Niedobór zielonych kompetencji staje się jedną z głównych barier rozwoju firm
Transformacja klimatyczna przyspiesza, ale rynek pracy nie nadąża z dostarczaniem ludzi gotowych ją udźwignąć. Uczestnicy tego rynku muszą sobie uświadomić, że bez zielonych kompetencji nie będzie zielonej gospodarki
W ostatnich latach na stałe do języka biznesu weszło pojęcie zielonych kompetencji. Obejmuje ono umiejętności niezbędne do prowadzenia zrównoważonego biznesu w realiach rosnących wymagań regulacyjnych, klimatycznych i społecznych. Skala wyzwań rośnie jednak szybciej niż zdolność rynku pracy do ich rozdysponowania.

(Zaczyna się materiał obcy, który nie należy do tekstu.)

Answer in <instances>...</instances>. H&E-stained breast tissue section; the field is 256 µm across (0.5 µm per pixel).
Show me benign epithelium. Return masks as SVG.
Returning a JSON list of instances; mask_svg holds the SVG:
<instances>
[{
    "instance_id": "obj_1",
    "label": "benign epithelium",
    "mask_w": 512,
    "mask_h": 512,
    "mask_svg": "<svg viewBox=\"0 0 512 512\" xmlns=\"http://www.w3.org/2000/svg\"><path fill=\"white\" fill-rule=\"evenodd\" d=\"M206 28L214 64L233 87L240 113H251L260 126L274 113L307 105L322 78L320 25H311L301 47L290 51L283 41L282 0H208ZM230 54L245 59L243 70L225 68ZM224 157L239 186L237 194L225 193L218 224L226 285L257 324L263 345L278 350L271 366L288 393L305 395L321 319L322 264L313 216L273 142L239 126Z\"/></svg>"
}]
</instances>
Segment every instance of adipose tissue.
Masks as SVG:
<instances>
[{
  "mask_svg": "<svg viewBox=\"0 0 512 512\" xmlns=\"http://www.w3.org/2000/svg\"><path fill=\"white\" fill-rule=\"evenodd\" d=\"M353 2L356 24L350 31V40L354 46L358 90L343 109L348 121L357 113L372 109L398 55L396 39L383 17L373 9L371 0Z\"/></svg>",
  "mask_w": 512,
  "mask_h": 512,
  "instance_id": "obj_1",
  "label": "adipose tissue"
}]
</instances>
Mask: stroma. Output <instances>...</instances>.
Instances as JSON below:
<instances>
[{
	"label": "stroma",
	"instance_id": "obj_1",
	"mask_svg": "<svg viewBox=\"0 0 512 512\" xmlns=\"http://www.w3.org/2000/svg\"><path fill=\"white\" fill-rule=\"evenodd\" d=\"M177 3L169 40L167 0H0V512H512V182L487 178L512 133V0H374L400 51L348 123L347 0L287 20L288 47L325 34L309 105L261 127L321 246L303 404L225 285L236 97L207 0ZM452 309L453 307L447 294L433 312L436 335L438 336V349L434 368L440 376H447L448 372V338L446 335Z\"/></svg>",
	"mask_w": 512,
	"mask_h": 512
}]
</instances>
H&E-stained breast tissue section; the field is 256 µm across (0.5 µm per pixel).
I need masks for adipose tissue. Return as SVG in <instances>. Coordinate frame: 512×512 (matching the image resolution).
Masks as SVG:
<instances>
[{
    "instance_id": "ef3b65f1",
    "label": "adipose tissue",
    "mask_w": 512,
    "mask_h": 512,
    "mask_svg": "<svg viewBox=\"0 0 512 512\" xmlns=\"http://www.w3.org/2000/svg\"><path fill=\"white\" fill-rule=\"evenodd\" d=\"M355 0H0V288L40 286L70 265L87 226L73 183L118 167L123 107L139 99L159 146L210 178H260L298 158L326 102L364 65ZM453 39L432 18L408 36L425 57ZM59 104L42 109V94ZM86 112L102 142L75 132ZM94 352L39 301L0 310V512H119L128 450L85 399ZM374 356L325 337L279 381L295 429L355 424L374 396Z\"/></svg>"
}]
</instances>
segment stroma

Konfederacja Lewiatan prognozuje, że zielona transformacja w Polsce do 2030 r. spowoduje konieczność stworzenia 300 tys. nowych miejsc pracy. Tymczasem raport LinkedIn z 2024 r. pokazuje, że globalny popyt na zielone kompetencje rośnie dziś dwukrotnie szybciej niż ich podaż. Z kolei raport Zero Carbon Academy z 2025 r. wskazuje, że do 2030 r. liczba wakatów wymagających zielonych kompetencji wzrośnie globalnie do 241 mln, przy prognozowanym wzroście popytu o 260 proc. w ciągu najbliższych pięciu lat, podczas gdy podaż wzrośnie jedynie o 60 proc. Oznacza to jedno: znacząca już dziś luka zielonych kompetencji będzie się powiększać. To tworzy silny biznesowy argument za inwestowaniem w ten obszar już teraz.